Transformer is not simply a roadable aircraft - it is a four-seat vehicle that must be able to drive off-road, survive small-arms fire, and rapidly reconfigure into an aircraft that can take off and land vertically and be flown without pilot training.
AAI's TX (below) is a 7,500lb vehicle with an unpowered rotor for VTOL, a fold-out wing for cruise and a ducted fan for propulsion. A single 1,200shp Honeywell HTS900 turboshaft generates power to drive the four electric wheel motors, spins up the rotor for a "jump" take-off and drives the 56in-diameter ducted fan in forward flight. Ground speed is up to 80mph; flight speed range is 50-155kt; maximum altitude is 10,000ft.

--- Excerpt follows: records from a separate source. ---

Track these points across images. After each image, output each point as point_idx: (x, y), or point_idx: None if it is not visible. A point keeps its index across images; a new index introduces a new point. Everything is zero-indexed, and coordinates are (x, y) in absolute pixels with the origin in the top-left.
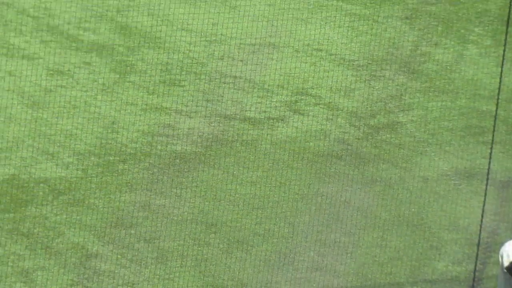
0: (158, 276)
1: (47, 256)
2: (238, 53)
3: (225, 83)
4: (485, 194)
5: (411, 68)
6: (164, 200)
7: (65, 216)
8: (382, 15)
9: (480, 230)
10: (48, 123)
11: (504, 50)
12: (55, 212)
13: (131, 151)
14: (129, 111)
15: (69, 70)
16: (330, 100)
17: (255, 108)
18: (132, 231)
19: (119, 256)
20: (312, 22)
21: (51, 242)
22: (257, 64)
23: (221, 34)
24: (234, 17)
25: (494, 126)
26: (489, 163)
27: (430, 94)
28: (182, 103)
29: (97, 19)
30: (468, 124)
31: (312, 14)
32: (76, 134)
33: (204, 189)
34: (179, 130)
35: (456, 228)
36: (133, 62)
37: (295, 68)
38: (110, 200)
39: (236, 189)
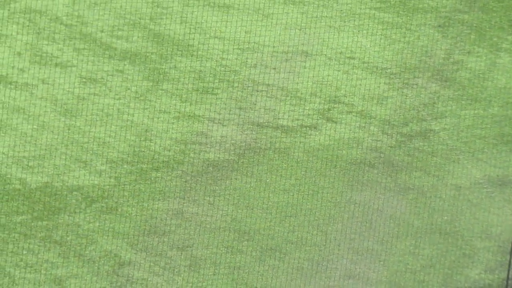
0: (191, 284)
1: (80, 264)
2: (271, 61)
3: (258, 91)
4: None
5: (444, 76)
6: (197, 208)
7: (98, 224)
8: (415, 23)
9: None
10: (81, 131)
11: None
12: (88, 219)
13: (164, 159)
14: (162, 119)
15: (102, 78)
16: (363, 108)
17: (288, 116)
18: (165, 239)
19: (152, 264)
20: (345, 30)
21: (84, 250)
22: (290, 72)
23: (254, 42)
24: (267, 25)
25: None
26: None
27: (463, 102)
28: (215, 111)
29: (130, 27)
30: (500, 132)
31: (345, 22)
32: (109, 142)
33: (237, 197)
34: (212, 138)
35: (489, 236)
36: (166, 70)
37: (327, 76)
38: (143, 208)
39: (269, 197)
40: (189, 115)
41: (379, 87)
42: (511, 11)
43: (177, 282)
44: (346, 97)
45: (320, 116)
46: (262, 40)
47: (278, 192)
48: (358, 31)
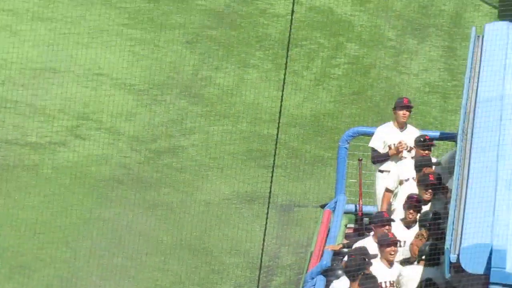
0: None
1: None
2: (19, 78)
3: (5, 108)
4: (267, 218)
5: (192, 92)
6: None
7: None
8: (163, 39)
9: (262, 254)
10: None
11: (284, 74)
12: None
13: None
14: None
15: None
16: (112, 125)
17: (37, 133)
18: None
19: None
20: (93, 46)
21: None
22: (38, 89)
23: (2, 59)
24: (15, 42)
25: (275, 150)
26: (270, 186)
27: (211, 118)
28: None
29: None
30: (249, 148)
31: (93, 38)
32: None
33: None
34: None
35: (238, 252)
36: None
37: (76, 92)
38: None
39: (18, 214)
40: None
41: (128, 103)
42: (258, 27)
43: None
44: (95, 113)
45: (69, 133)
46: (10, 57)
47: (27, 209)
48: (106, 47)
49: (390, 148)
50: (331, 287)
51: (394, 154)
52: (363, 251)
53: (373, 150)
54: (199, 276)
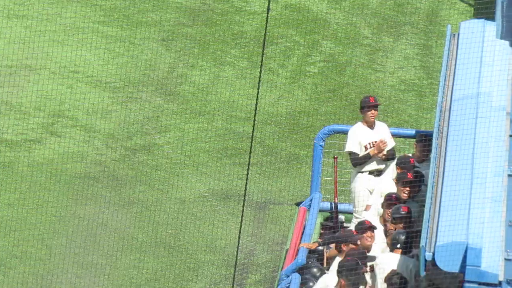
0: None
1: None
2: None
3: None
4: (242, 215)
5: (168, 90)
6: None
7: None
8: (138, 37)
9: (237, 251)
10: None
11: (260, 72)
12: None
13: None
14: None
15: None
16: (87, 122)
17: (12, 130)
18: None
19: None
20: (68, 44)
21: None
22: (13, 86)
23: None
24: None
25: (250, 148)
26: (246, 184)
27: (187, 115)
28: None
29: None
30: (224, 146)
31: (69, 36)
32: None
33: None
34: None
35: (213, 249)
36: None
37: (51, 90)
38: None
39: None
40: None
41: (103, 101)
42: (234, 25)
43: None
44: (70, 111)
45: (44, 130)
46: None
47: (2, 207)
48: (82, 45)
49: (366, 148)
50: (321, 280)
51: (376, 154)
52: (361, 254)
53: (352, 153)
54: (174, 274)
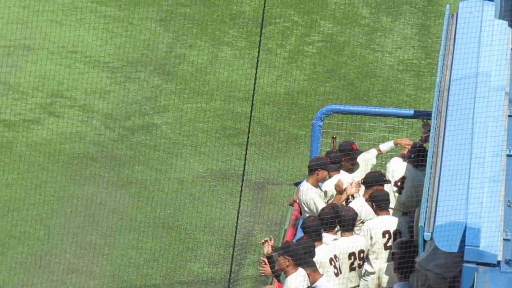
0: None
1: None
2: None
3: None
4: (240, 196)
5: (166, 70)
6: None
7: None
8: (137, 17)
9: (236, 232)
10: None
11: (258, 52)
12: None
13: None
14: None
15: None
16: (85, 102)
17: (10, 110)
18: None
19: None
20: (67, 24)
21: None
22: (12, 67)
23: None
24: None
25: (249, 128)
26: (244, 164)
27: (185, 96)
28: None
29: None
30: (223, 126)
31: (67, 16)
32: None
33: None
34: None
35: (212, 229)
36: None
37: (50, 70)
38: None
39: None
40: None
41: (102, 81)
42: (232, 5)
43: None
44: (69, 91)
45: (43, 111)
46: None
47: (0, 187)
48: (80, 25)
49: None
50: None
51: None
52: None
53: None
54: (173, 254)
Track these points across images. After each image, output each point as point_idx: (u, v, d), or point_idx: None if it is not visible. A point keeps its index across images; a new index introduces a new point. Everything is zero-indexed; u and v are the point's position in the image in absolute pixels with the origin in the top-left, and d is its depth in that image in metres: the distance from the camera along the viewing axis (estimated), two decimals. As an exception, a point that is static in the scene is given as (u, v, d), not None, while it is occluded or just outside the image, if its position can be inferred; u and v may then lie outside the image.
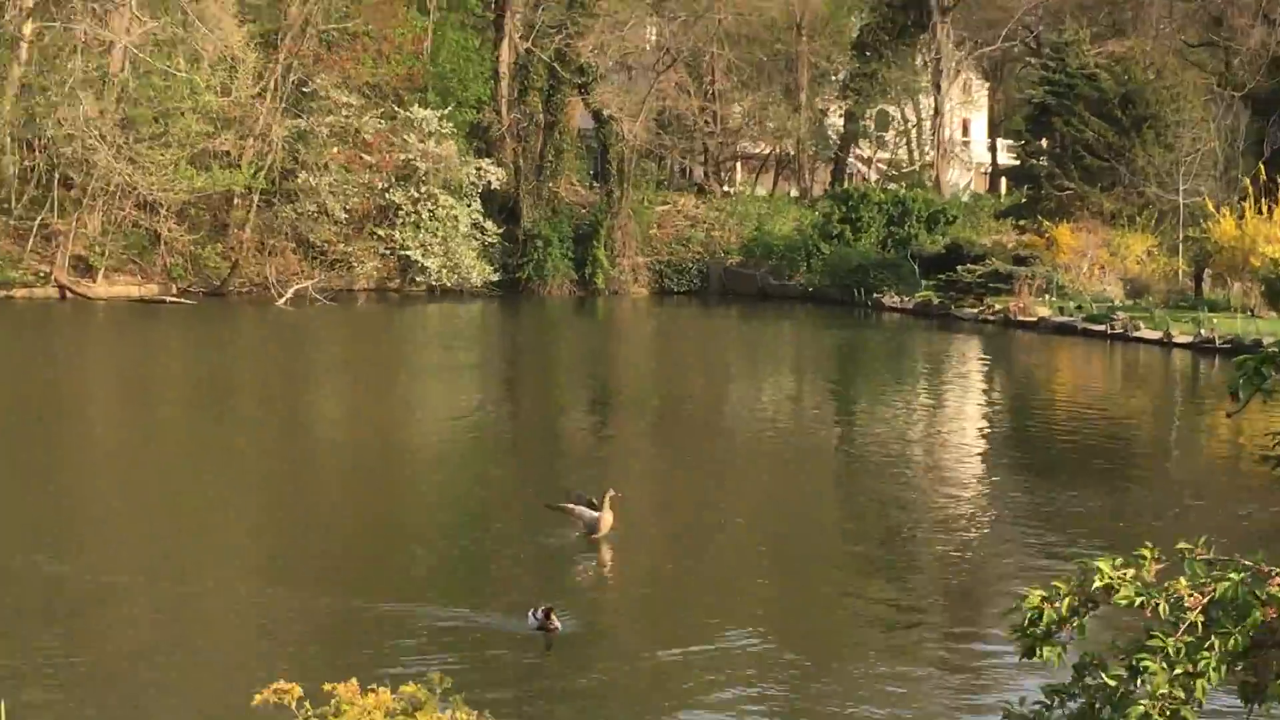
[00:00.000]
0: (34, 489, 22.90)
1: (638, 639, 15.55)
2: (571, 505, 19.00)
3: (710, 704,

Using Cartercopter's slowed rotor/compound technology, AAI's TX is essentially an autogyro with wings. In forward flight, lift transfers to the wing and the 50ft-diameter rotor slows until it is rotating solely to provide stability. Compared with a conventional helicopter, this reduces rotor drag. Retractable suspension pulls the wheels up into their wells to further reduce drag in flight. To land, the vehicle autorotates, the high-inertia, tip-weighed blades storing enough energy to enable a "zero-roll" touchdown.
Lockheed Martin's TX (below) is a 7,000lb vehicle with ducted fans that tilt from horizontal for VTOL and to vertical for forward flight. The 8.5ft outside-diameter fans are attached to a lifting-body center wing section mounted above the vehicle. This houses a pair of turboshaft engines that drive the fans and has a trailing-edge flap to increase lift at low speed. Flight speed is up to 130kt.
To convert from fly to drive, the outer panels of the 41.5ft-span wing fold inwards against the ducts and the complete wing/fan assembly rotates to lie along the length of the vehicle. A Pratt & Whitney EnduroCore heavy-fuel dual rotary engine then powers the four electric wheel motors. DARPA is aiming for a range - on the ground or in the air - of 250 miles on a tank of gas.
Phase 2 of the Transformer program is heading for preliminary design reviews at the end of the third quarter of fiscal 2012, after which DARPA will decide whether to select one team to proceed into Phase 3, which would culminate in prototype ground and flight demonstrations in mid-fiscal 2015. In addition to the objective "field vehicle" (FV) concepts shown above, the teams are designing prototype vehicles (PV). These would demonstrate the major features of their concepts, but would not be fully rugged and survivable tactical vehicles.
DARPA aiming for around $1 million a copy compared with $400,000 for a Humvee and $4 million for light helicopter.